Wheeling Park High School student Dolan—who hopes to join the Mountaineer Marching Band and play the piccolo while studying biochemistry—was inspired by three generations of Mountaineer alumni in her family, including four older sisters who attended WVU.


“My sister (Emma) was a Bucklew Scholar in 2012, so she really pushed me,” said Dolan.

“All of my siblings have attended WVU and they believe it has been a great choice,” said aspiring physician Ahmad Haffar of Charleston’s George Washington High School, whose brother Mouaz was also a Bucklew Scholar in 2013. “My family encouraged me to apply based on their experiences.”

For Abby Gellner from St. Mary’s High School, her ambitious career goal to research autism as a pediatric neurologist and deepen her study of religion through visiting Jerusalem while at WVU also started with the influence of her siblings.

“I’m proud to carry on a legacy,” said Gellner. “My brothers graduated from WVU and encouraged me to make the most of the opportunities that becoming a Mountaineer can offer me.”

One of the opportunities afforded by becoming a Mountaineer is WVU’s study abroad program – an incentive cited by several of this year’s Bucklew Scholar recipients. That opportunity will become a reality for five of these 20 candidates, who will be announced as Foundation Scholars in May based on their interviews during the Bucklew Scholar process.

The five students selected as Foundation Scholars, WVU’s top academic honor for high school seniors, will be awarded an additional $4,500 study abroad/education enhancement stipend as part of that award.

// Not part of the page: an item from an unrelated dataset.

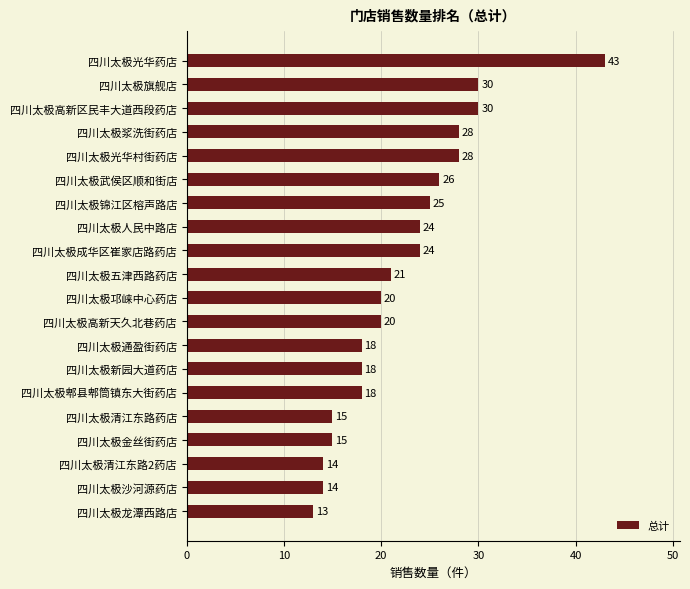

What is the sum of all values?

444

“Experiencing a new culture for the first time would provide me with an incredible learning opportunity,” said Callan Banks, a pre-pharmacy major from Ripley High School. “I hope to return home enlightened with different perspectives about my own culture, as well.”

That sentiment was echoed by Nicole Fama from Shady Spring High School and Lindsey Keplinger from Sutton’s Braxton County High School, who both cited study abroad opportunities as influencing factors in choosing to attend WVU.

“I applied to WVU knowing there was an exemplary study abroad program that I want to take advantage of,” said Fama. “I would love to study at the Austrailian Catholic University in Melbourne; it would be an amazing opportunity to broaden my scope of knowledge.”

Some Bucklew Scholars have different, yet equally important plans for their educational enhancement stipend if selected as Foundation Scholars. Rosalynn Andrade from Beckley’s Woodrow Wilson High School and Noah LeGrand from Huntington High School hope to use the allotment to fund internship opportunities to advance their career paths—and having this opportunity was influential in their selection of WVU.

“As a political science major, I like the idea of setting up an internship with a public policy think tank or in the office of an elected official,” said LeGrand. “I am grateful for the opportunity to explore further into the application of my studies.”

For aspiring physicians like Josef Heller from Shady Spring High School and Sean Worix from Coal City’s Independence High School, their selection of WVU was influenced by the fact that there are opportunities for them beyond their baccalaureate degree.

“WVU has a medical school,” said Heller. “As someone who is studying a pre-med academic plan, that was so important to me in my college selection. If I can stay here for medical school, it means I can conduct research here and help to serve the health care sector in West Virginia someday.”

Regardless of why they chose WVU, it’s clear that all of the Bucklew Scholars believe they have the opportunity to do as much for their state as their state can do for them.

“I hope I can use my opportunities at WVU to give back to my state later in my career,” said Lateef. “That’s what it’s all about.”